• [Source data]:
——————

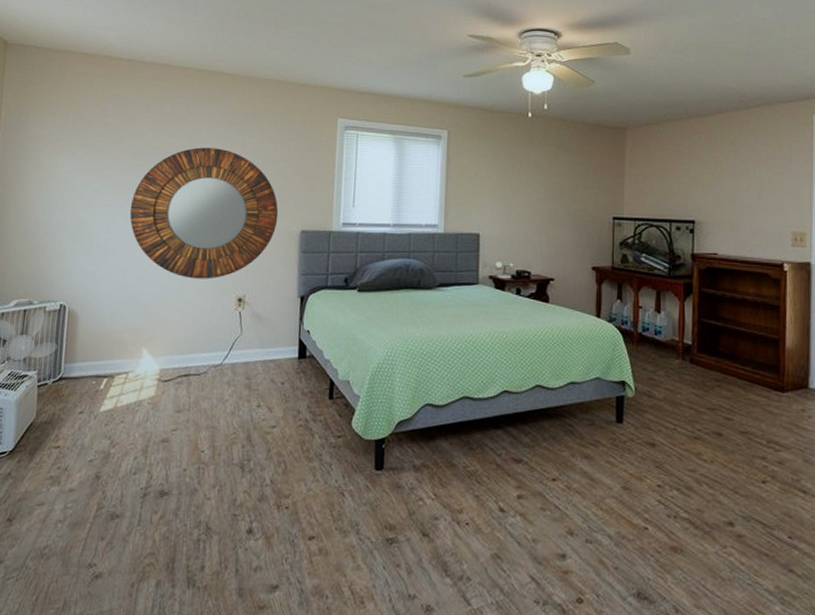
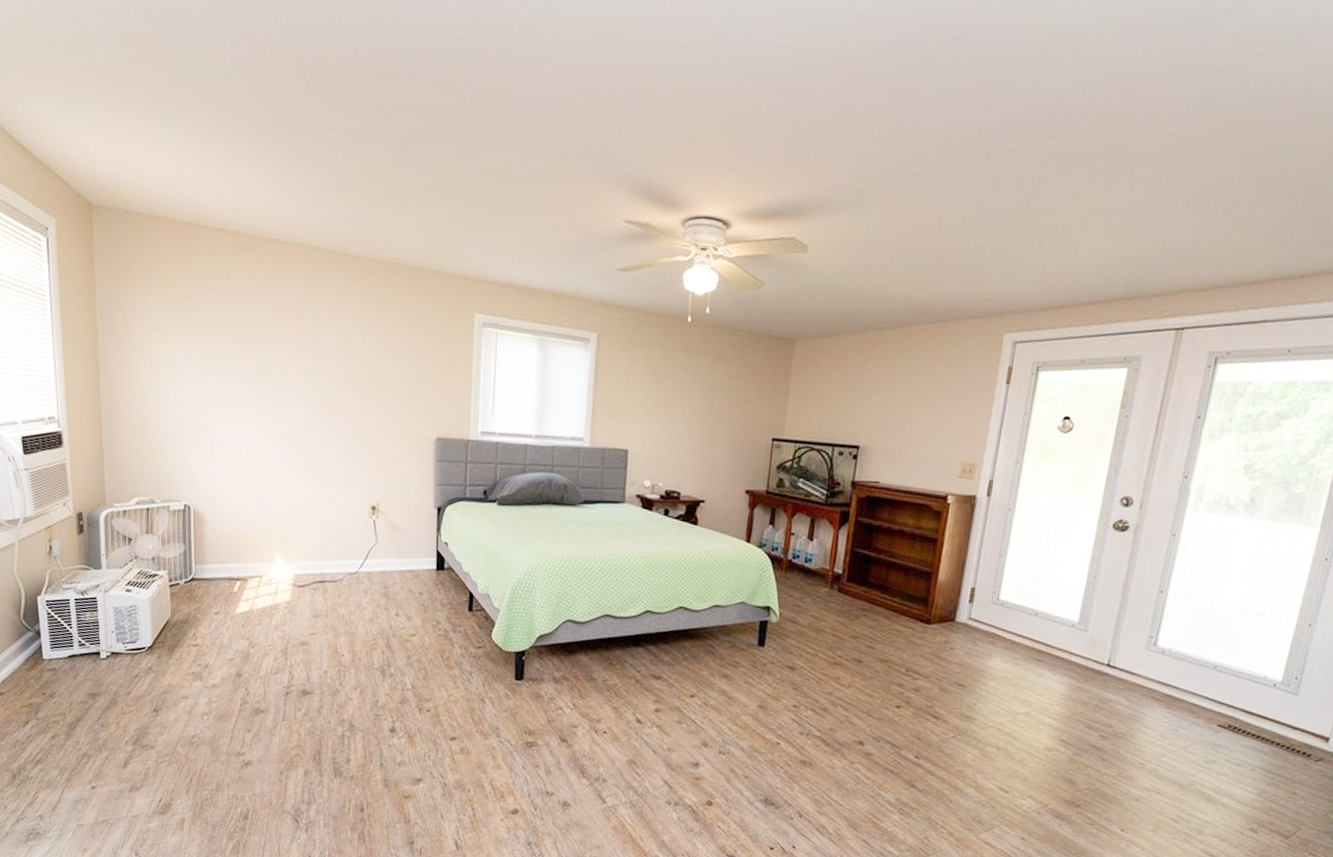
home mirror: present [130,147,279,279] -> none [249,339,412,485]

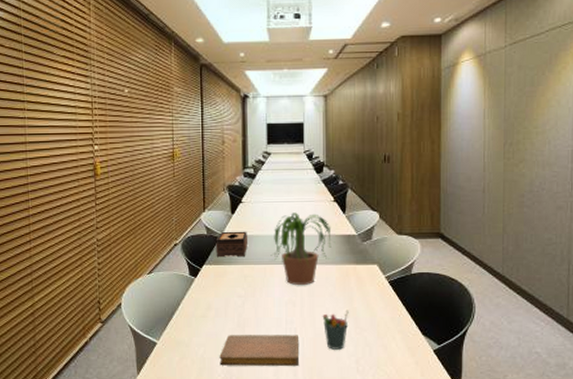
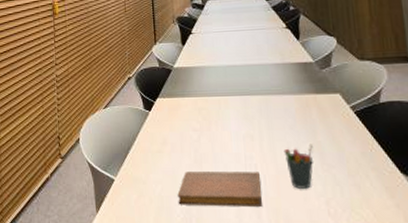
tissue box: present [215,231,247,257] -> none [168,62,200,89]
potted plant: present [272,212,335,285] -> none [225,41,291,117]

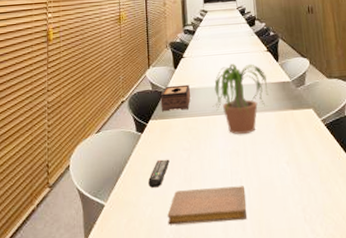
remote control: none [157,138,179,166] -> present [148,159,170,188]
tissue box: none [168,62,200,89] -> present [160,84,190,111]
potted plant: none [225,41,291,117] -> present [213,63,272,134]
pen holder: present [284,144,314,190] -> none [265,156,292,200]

——————

• [Exercise]:
The copy should hold exactly the lines from the line containing "potted plant: present" through the last line of the records, both included, and no pictures or other lines.

• [Output of the task]:
potted plant: present [272,212,335,285] -> none [225,41,291,117]

remote control: none [157,138,179,166] -> present [148,159,170,188]
tissue box: none [168,62,200,89] -> present [160,84,190,111]
potted plant: none [225,41,291,117] -> present [213,63,272,134]
pen holder: present [284,144,314,190] -> none [265,156,292,200]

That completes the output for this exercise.